Produtores de leite do Paraná apresentam reivindicações ao governo federal
Produtores entregaram ao presidente Lula um documento com pedidos de medidas emergenciais para a cadeia produtiva
O presidente Luiz Inácio Lula da Silva recebeu, em Foz do Iguaçu, um documento com reivindicações dos produtores de leite do Paraná. A carta reúne pedidos de medidas emergenciais voltadas à crise enfrentada pela cadeia produtiva nacional e foi entregue pela deputada estadual Luciana Rafagnin, coordenadora do Bloco Parlamentar da Agricultura Familiar da Assembleia Legislativa do Paraná (Alep).
A entrega ocorreu durante uma reunião articulada pela ministra da Secretaria de Relações Institucionais, Gleisi Hoffmann, a pedido da deputada. O encontro contou ainda com a participação de parlamentares federais e estaduais ligados ao setor agropecuário.
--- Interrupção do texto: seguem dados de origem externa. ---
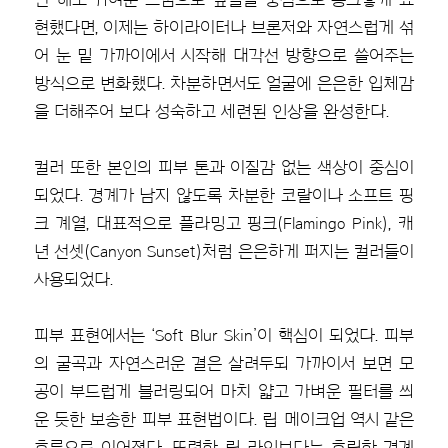
현했다면, 이제는 하이라이터나 브론저와 자연스럽게 섞
어 눈 밑 가까이에서 시작해 대각선 방향으로 쓸어주는
방식으로 변화했다. 차분하면서도 얼굴에 은은한 입체감
을 더해주어 보다 성숙하고 세련된 인상을 완성한다.
컬러 또한 본인의 피부 톤과 이질감 없는 색상이 중심이
되었다. 경계가 남지 않도록 차분한 코랄이나 소프트 핑
크 계열, 대표적으로 플라밍고 핑크(Flamingo Pink), 캐
년 선셋(Canyon Sunset)처럼 은은하게 퍼지는 컬러들이
사용되었다.
피부 표현에서는 ‘Soft Blur Skin’이 핵심이 되었다. 피부
의 굴곡과 자연스러운 결은 살려두되 가까이서 보면 모
공이 부드럽게 블러링되어 마치 얇고 가벼운 필터를 씌
운 듯한 보송한 피부 표현법이다. 립 메이크업 역시 같은
흐름으로 이어졌다. 또렷한 립 라인보다는 흐릿한 경계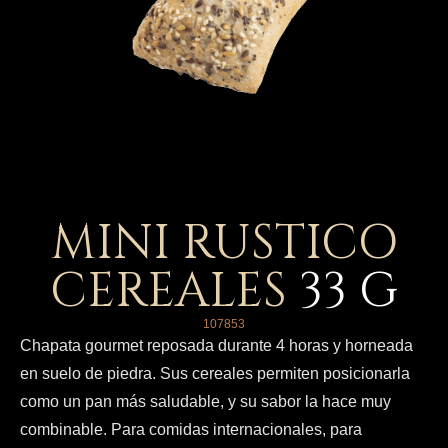
MINI RUSTICO
CEREALES
33
G
107853
Chapata gourmet reposada durante 4 horas y horneada
en suelo de piedra. Sus cereales permiten posicionarla
como un pan más saludable, y su sabor la hace muy
combinable. Para comidas internacionales, para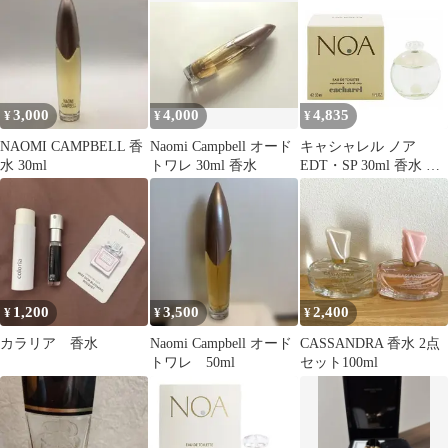
3,000
4,000
4,835
¥
¥
¥
NAOMI CAMPBELL 香
Naomi Campbell オード
キャシャレル ノア
水 30ml
トワレ 30ml 香水
EDT・SP 30ml 香水 フ
レグランス NOA
CACHAREL 新品 未使
用
1,200
3,500
2,400
¥
¥
¥
カラリア 香水
Naomi Campbell オード
CASSANDRA 香水 2点
トワレ 50ml
セット100ml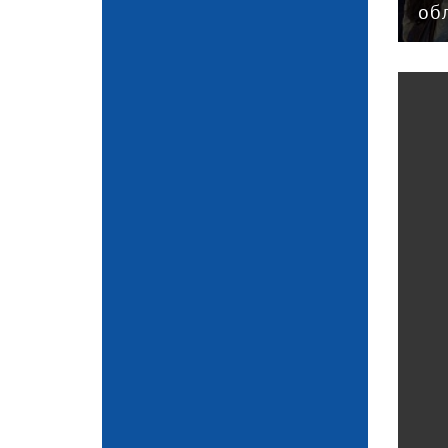
года-2025»
об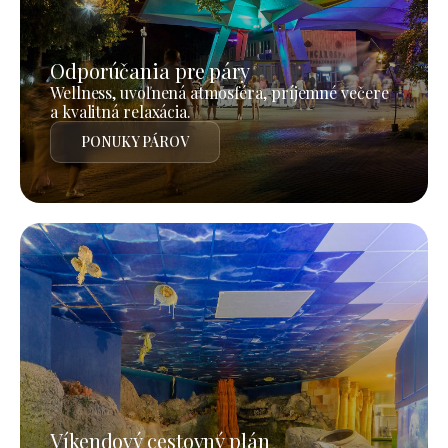
Odporúčania pre páry
Wellness, uvoľnená atmosféra, príjemné večere
a kvalitná relaxácia.
PONUKY PÁROV
Víkendový cestovný plán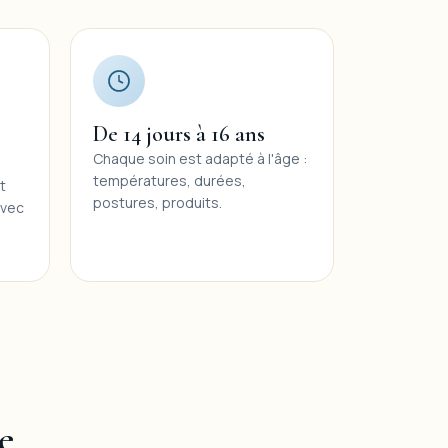
De 14 jours à 16 ans
Chaque soin est adapté à l'âge :
températures, durées,
t
postures, produits.
avec
e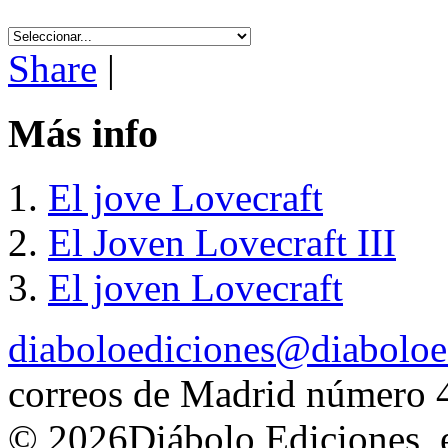
Share
|
Más info
El jove Lovecraft
El Joven Lovecraft III
El joven Lovecraft
diaboloediciones@diaboloe
correos de Madrid número 
© 2026Diábolo Ediciones, e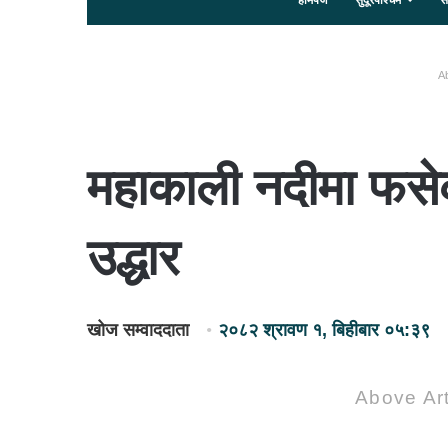
होमपेज
सुदूरपश्चिम
स
Ab
महाकाली नदीमा फसे
उद्धार
खोज सम्वाददाता
२०८२ श्रावण १, बिहीबार ०५:३९
Above Art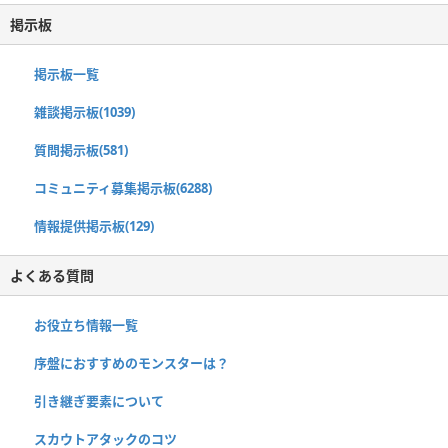
掲示板
掲示板一覧
雑談掲示板(1039)
質問掲示板(581)
コミュニティ募集掲示板(6288)
情報提供掲示板(129)
よくある質問
お役立ち情報一覧
序盤におすすめのモンスターは？
引き継ぎ要素について
スカウトアタックのコツ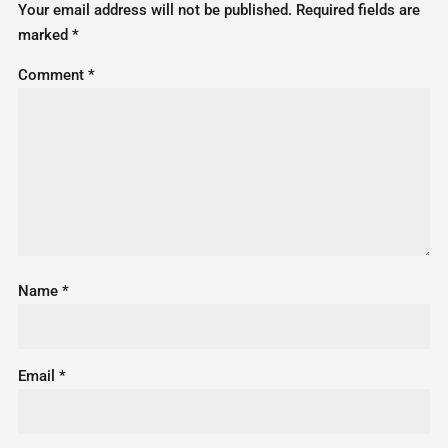
Your email address will not be published.
Required fields are
marked
*
Comment
*
Name
*
Email
*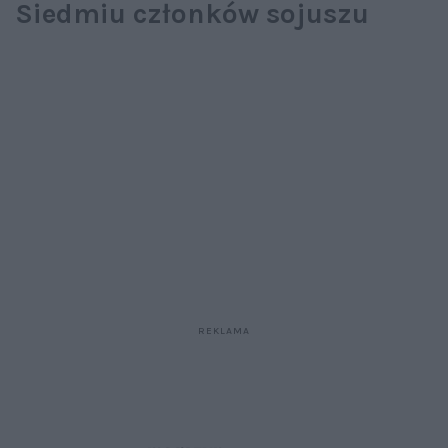
Siedmiu członków sojuszu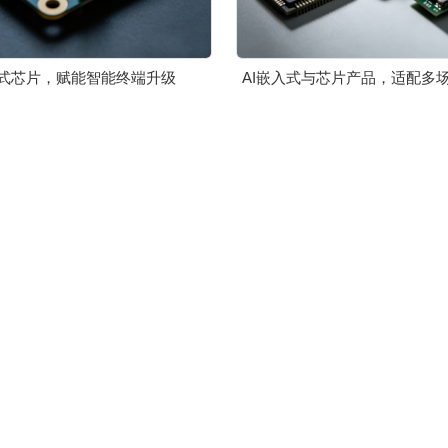
入式芯片，赋能智能终端升级
AI嵌入式与芯片产品，适配多
备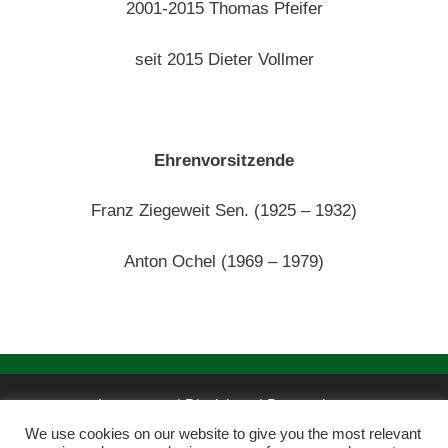
2001-2015 Thomas Pfeifer
seit 2015 Dieter Vollmer
Ehrenvorsitzende
Franz Ziegeweit Sen. (1925 – 1932)
Anton Ochel (1969 – 1979)
Impressum | Disclaimer
|
Datenschutz
We use cookies on our website to give you the most relevant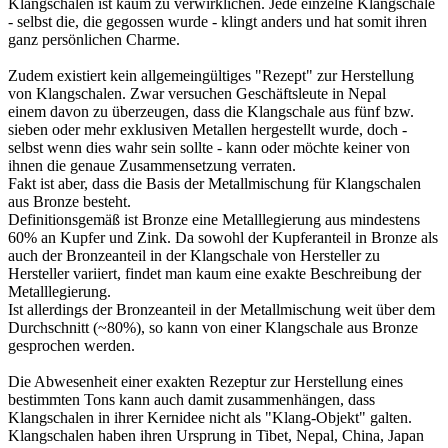
Klangschalen ist kaum zu verwirklichen. Jede einzelne Klangschale
- selbst die, die gegossen wurde - klingt anders und hat somit ihren
ganz persönlichen Charme.
Zudem existiert kein allgemeingültiges "Rezept" zur Herstellung
von Klangschalen. Zwar versuchen Geschäftsleute in Nepal
einem davon zu überzeugen, dass die Klangschale aus fünf bzw.
sieben oder mehr exklusiven Metallen hergestellt wurde, doch -
selbst wenn dies wahr sein sollte - kann oder möchte keiner von
ihnen die genaue Zusammensetzung verraten.
Fakt ist aber, dass die Basis der Metallmischung für Klangschalen
aus Bronze besteht.
Definitionsgemäß ist Bronze eine Metalllegierung aus mindestens
60% an Kupfer und Zink. Da sowohl der Kupferanteil in Bronze als
auch der Bronzeanteil in der Klangschale von Hersteller zu
Hersteller variiert, findet man kaum eine exakte Beschreibung der
Metalllegierung.
Ist allerdings der Bronzeanteil in der Metallmischung weit über dem
Durchschnitt (~80%), so kann von einer Klangschale aus Bronze
gesprochen werden.
Die Abwesenheit einer exakten Rezeptur zur Herstellung eines
bestimmten Tons kann auch damit zusammenhängen, dass
Klangschalen in ihrer Kernidee nicht als "Klang-Objekt" galten.
Klangschalen haben ihren Ursprung in Tibet, Nepal, China, Japan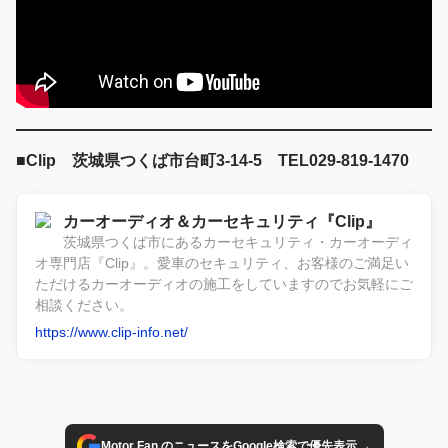
■Clip 茨城県つくば市台町3-14-5 TEL029-819-1470
カーオーディオ＆カーセキュリティ『Clip』
茨城県つくば市にあるカーセキュリティ・カーオーディ
オ専門店『Clip』。愛車のセキュリティ、お客様のご満足い
ただけるカーオーディオの施工をしていますのでお気軽にご
相談ください。
https://www.clip-info.net/
→
Motor Fan のニュースをGoogle検索で優先表示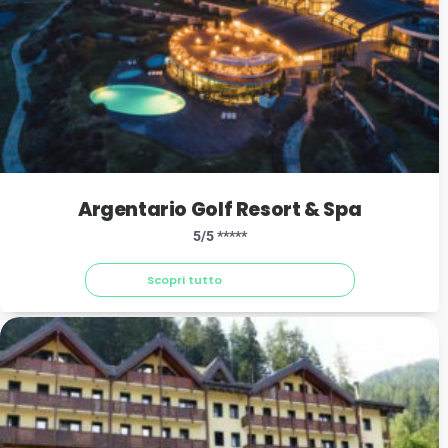
Argentario Golf Resort & Spa
5/5 *****
Scopri tutto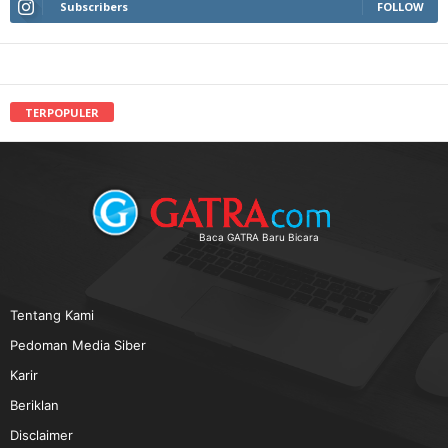
Subscribers
FOLLOW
Após receber o documento, o presidente afirmou que as demandas apresentadas serão analisadas pelo governo. Gleisi Hoffmann destacou que já estão em andamento iniciativas voltadas ao setor e confirmou a aprovação, no Congresso Nacional, de uma proposta que destina R$ 100 milhões em crédito federal para a compra direta de leite por meio de cooperativas.
Segundo a ministra, a medida busca contribuir para a sustentação da renda dos produtores, especialmente da agricultura familiar, responsável por parcela significativa da produção de leite no país.
A carta foi assinada pelo produtor Pedro Ivo Ilkiv, representante dos produtores de leite do Paraná. No documento, ele aponta as dificuldades enfrentadas pelos agricultores familiares diante do atual cenário de mercado e ressalta a importância de apoio governamental para a manutenção da atividade.
De acordo com as informações apresentadas, o preço médio pago ao produtor chegou a R$ 1,60 por litro em novembro de 2025, enquanto os custos de produção são estimados em cerca de R$ 2,40 por litro. Essa diferença compromete a viabilidade econômica das propriedades, sobretudo as de menor escala.
O texto também menciona a redução do número de produtores nos últimos anos. Entre 2018 e 2023, por exemplo, cerca de 44 mil pequenos produtores deixaram a atividade no Rio Grande do Sul. Atualmente, a agricultura familiar responde por aproximadamente 53% da produção nacional de leite, desempenhando papel central na geração de renda e no abastecimento interno.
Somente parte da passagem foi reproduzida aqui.